### THE PROBLEM
Look below for the line holding "Price, 100ASC1: 207 -> 147.42" and the line holding "Purchase, SAUX076: 288 -> 289". Transcribe exactly those lines and all lines between them, nothing more.

### INPUT DATA
● ● ● ● ● ● ●

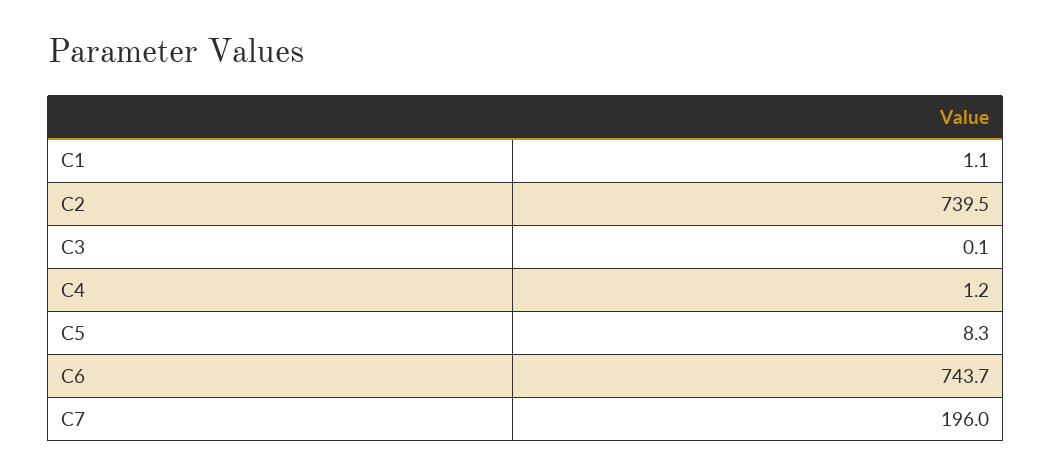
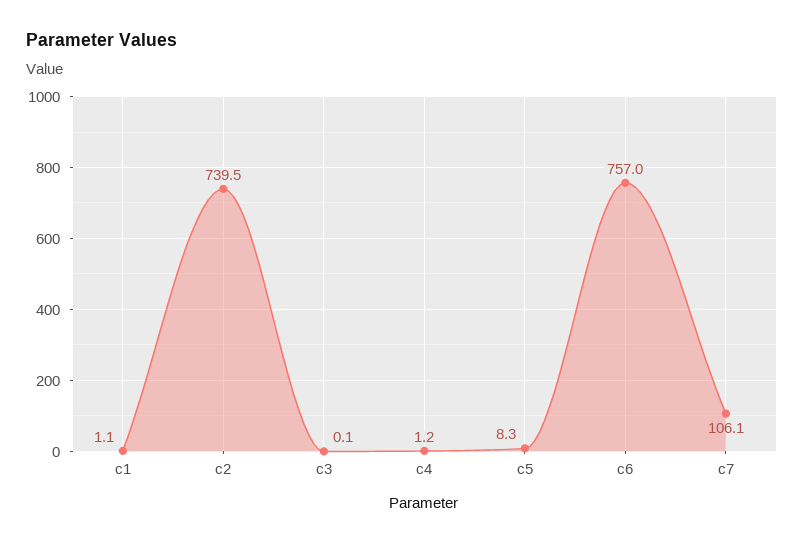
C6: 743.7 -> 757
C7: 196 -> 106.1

● ● ● ● ● ● ●

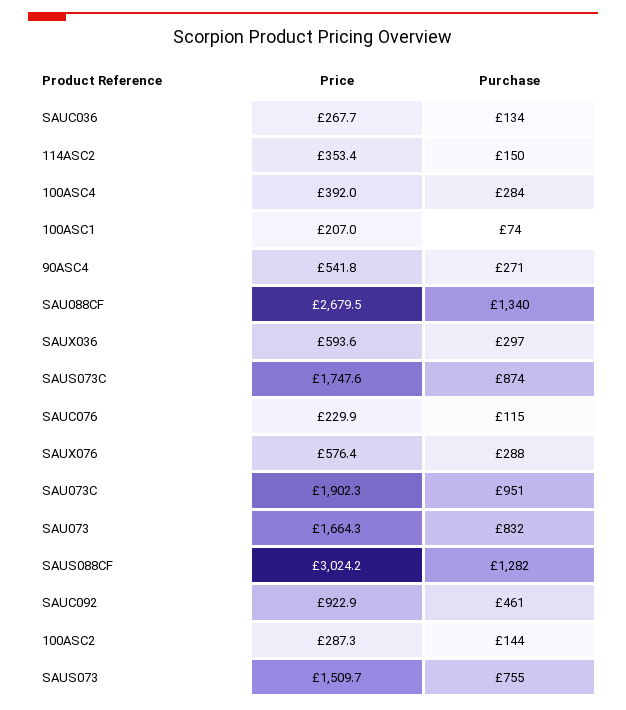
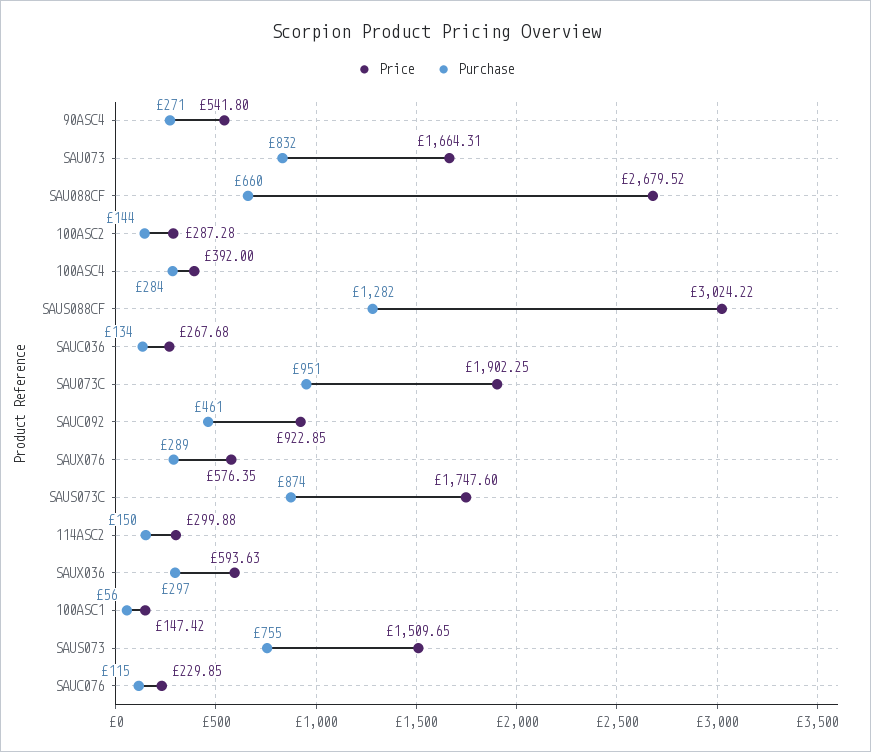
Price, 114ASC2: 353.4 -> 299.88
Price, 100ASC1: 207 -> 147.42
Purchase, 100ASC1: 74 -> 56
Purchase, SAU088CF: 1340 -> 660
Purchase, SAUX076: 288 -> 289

● ● ● ● ● ● ●

### RESULT OF THE TASK
Price, 100ASC1: 207 -> 147.42
Purchase, 100ASC1: 74 -> 56
Purchase, SAU088CF: 1340 -> 660
Purchase, SAUX076: 288 -> 289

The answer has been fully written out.